-
1. Re: Some characters extracted from pdf hasn't corresponding unicode in its font
Test Screen Name Feb 10, 2014 12:53 AM (in response to baccah)Acrobat does not use Unicode to show the characters in a PDF, so this will always work. Unicode is a layer added during text extraction, and sometimes this will fail, either because there is no mapping defined in the PDF, or because the characters have no Unicode range.
-
2. Re: Some characters extracted from pdf hasn't corresponding unicode in its font
baccah Feb 10, 2014 1:32 AM (in response to Test Screen Name)Thanks for your reply, you told me that the acrobat do not use unicode to show the text,is this mean that the acrobat ignore the embeded fonts during the show text process?, if this is true so what is the use of the fonts inside the pdf. thanks in advance ,,,,,,,,,,,
-
3. Re: Some characters extracted from pdf hasn't corresponding unicode in its font
Test Screen Name Feb 10, 2014 1:43 AM (in response to baccah)No, Acrobat uses the embedded fonts. You can clearly see this on screen by using unusual fonts.

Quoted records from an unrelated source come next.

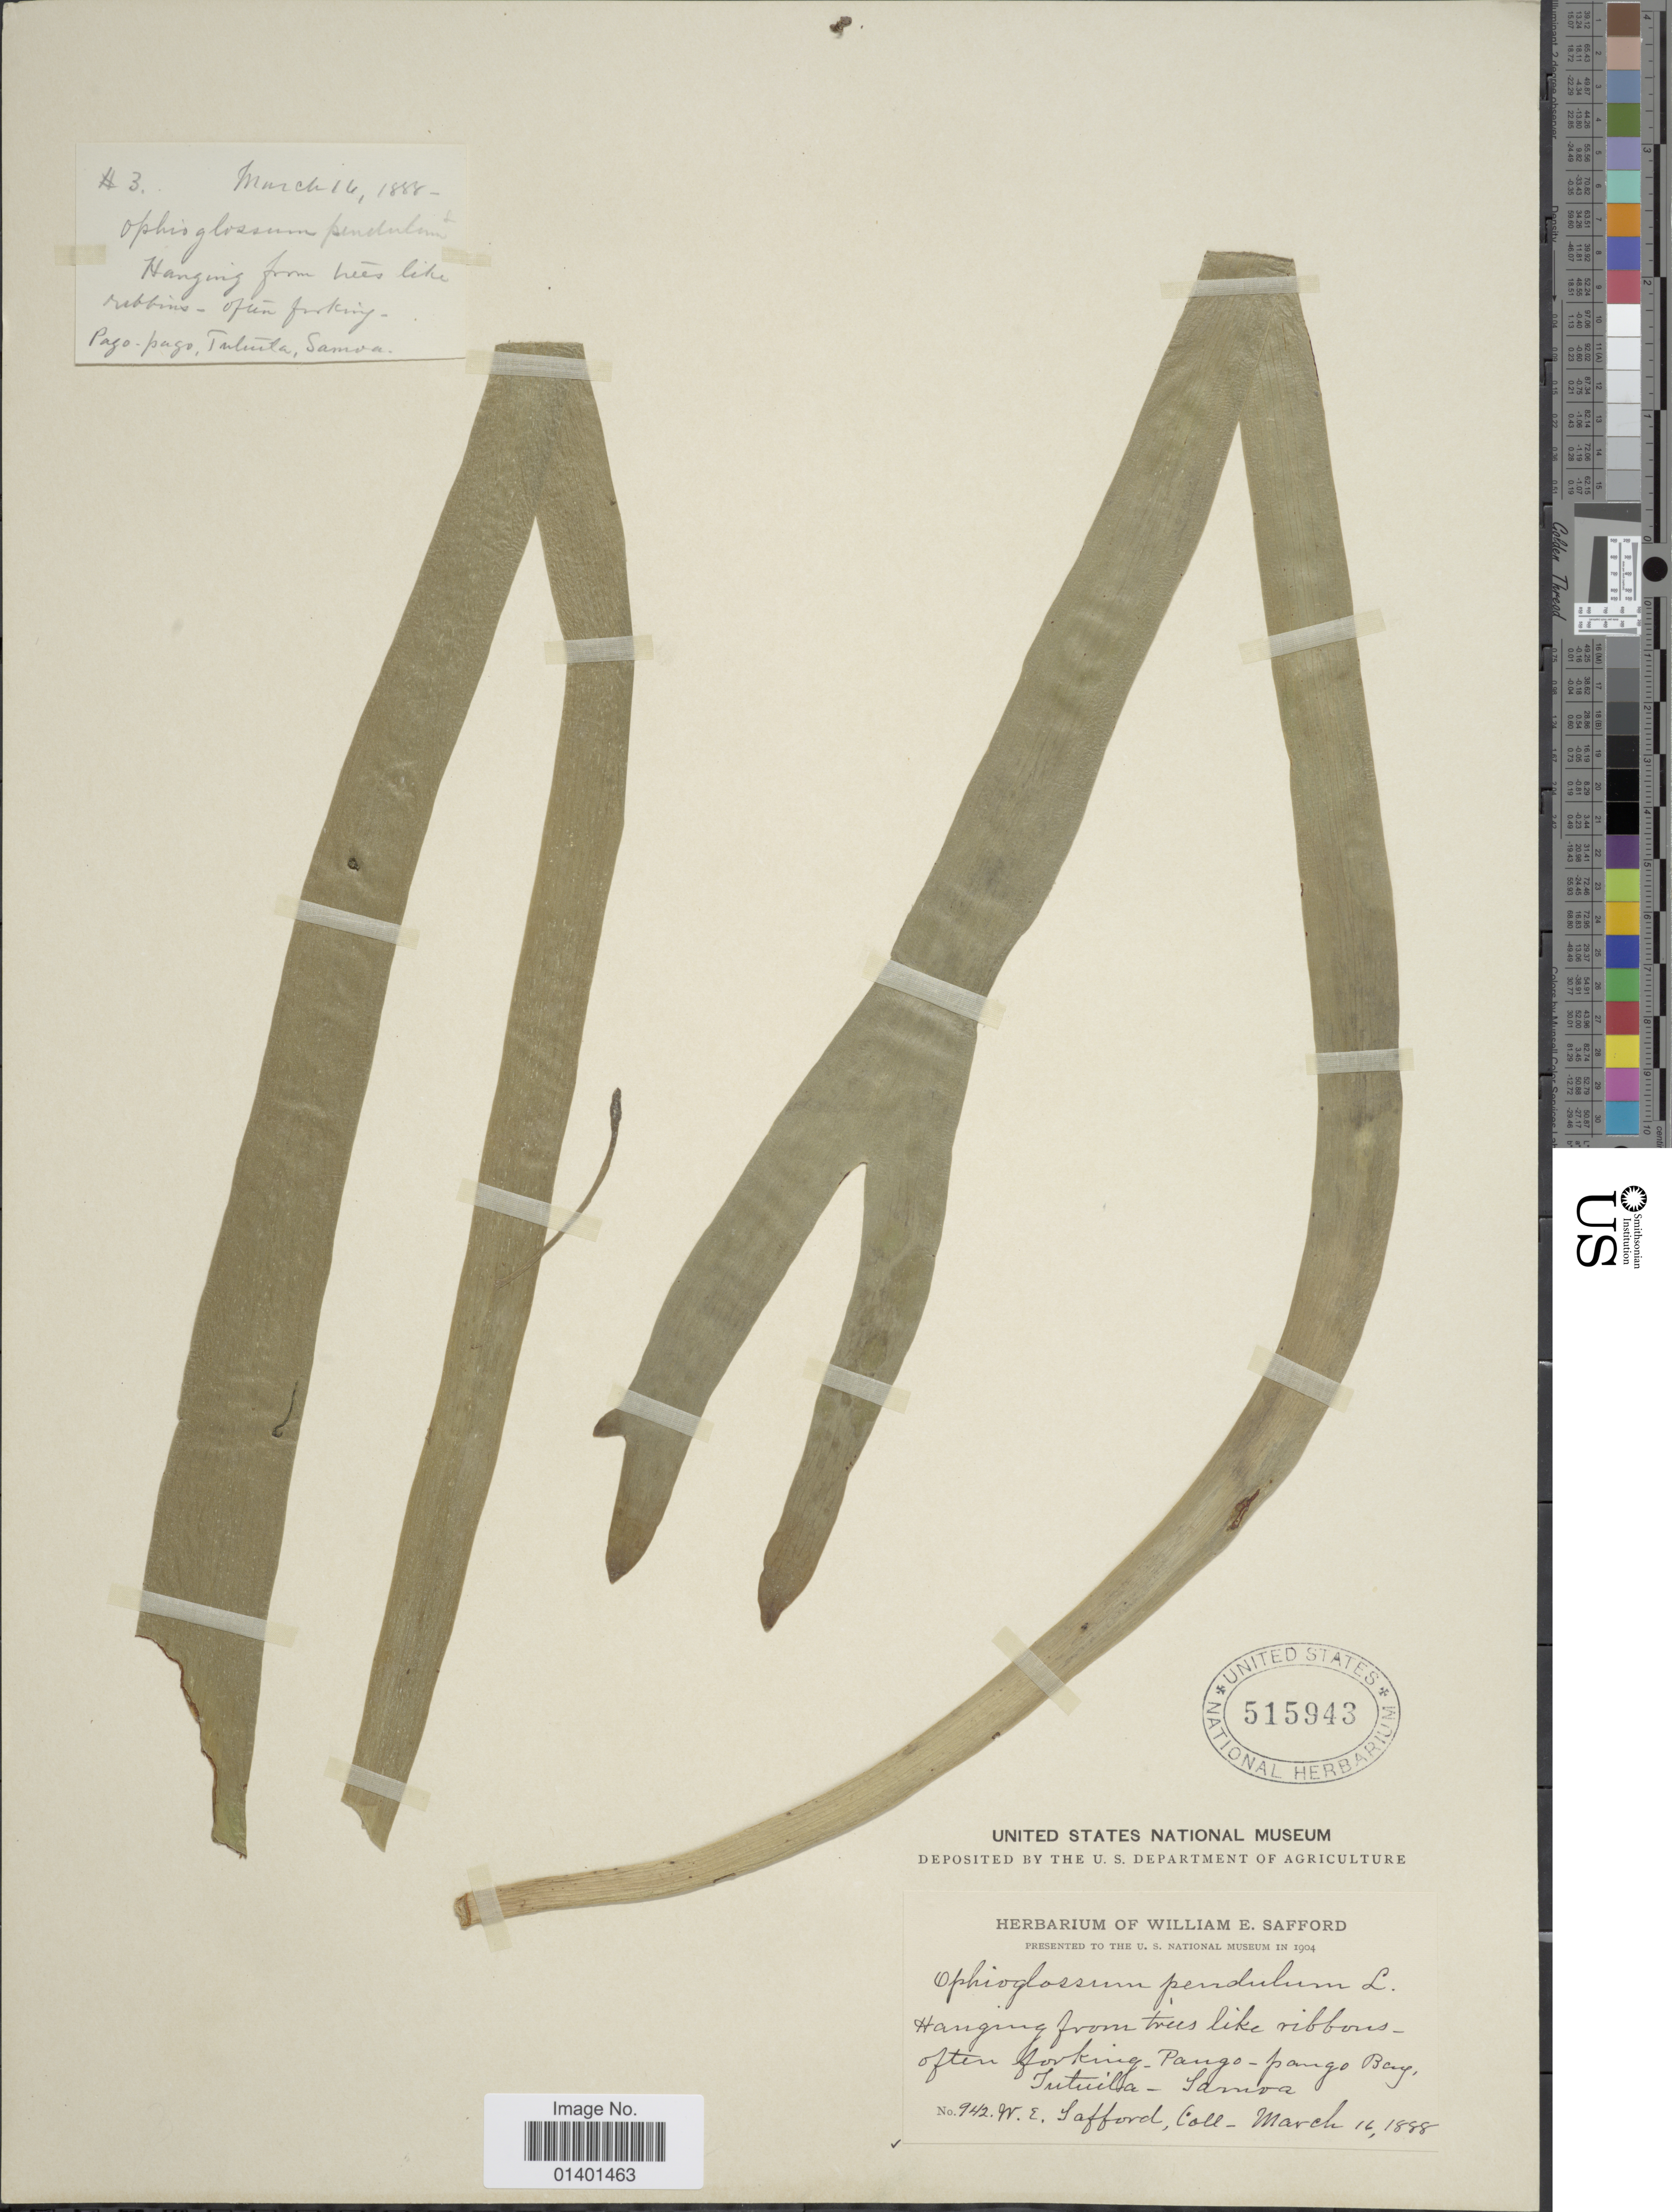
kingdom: Plantae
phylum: Tracheophyta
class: Polypodiopsida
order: Ophioglossales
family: Ophioglossaceae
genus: Ophioderma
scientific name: Ophioderma pendulum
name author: (L.) C. Presl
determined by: Wagner, W. L., (BOT), Smithsonian Institution - National Museum of Natural History (UNITED STATES)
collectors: W. E. Safford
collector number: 942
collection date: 1888-03-16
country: Samoa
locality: Pango-pango Bay Intuilla - Samoa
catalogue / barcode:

Unicode is not used, and not needed, to show embedded fonts on screen. Either Encoding or CMap are used to directly find characters in the font. The PDF specification has full details.
.
-
4. Re: Some characters extracted from pdf hasn't corresponding unicode in its font
baccah Feb 10, 2014 2:05 AM (in response to Test Screen Name)Ok, now character has no unicode inside pdf or inside font(as shown in image), how can I get this character outside the PDF?
-
5. Re: Some characters extracted from pdf hasn't corresponding unicode in its font
Test Screen Name Feb 10, 2014 2:23 AM (in response to baccah)You cannot. Probably. Many PDF files do not permit accurate text extraction.
A simple test is to see if Acrobat can extract text accurately. Acrobat has 20 years of development in this area, so if it cannot get the text, it is probably the case that you cannot either.
-
6. Re: Some characters extracted from pdf hasn't corresponding unicode in its font
baccah Feb 10, 2014 3:10 AM (in response to Test Screen Name)How can I test that Acrobat extract text accurately or not?
-
7. Re: Some characters extracted from pdf hasn't corresponding unicode in its font
Test Screen Name Feb 10, 2014 3:15 AM (in response to baccah)1. Extract text using Acrobat
2. Look at it or analyse it.
Sorry, I know that seems an unhelpful answer but I don't understand what else you can mean.
-
8. Re: Some characters extracted from pdf hasn't corresponding unicode in its font
baccah Feb 10, 2014 3:24 AM (in response to Test Screen Name)Never mind, Is it free operation?
-
9. Re: Some characters extracted from pdf hasn't corresponding unicode in its font
Test Screen Name Feb 10, 2014 3:34 AM (in response to baccah)No, Acrobat is not free, but you can do the same test with the free Adobe Reader, using Copy/Paste to extract text.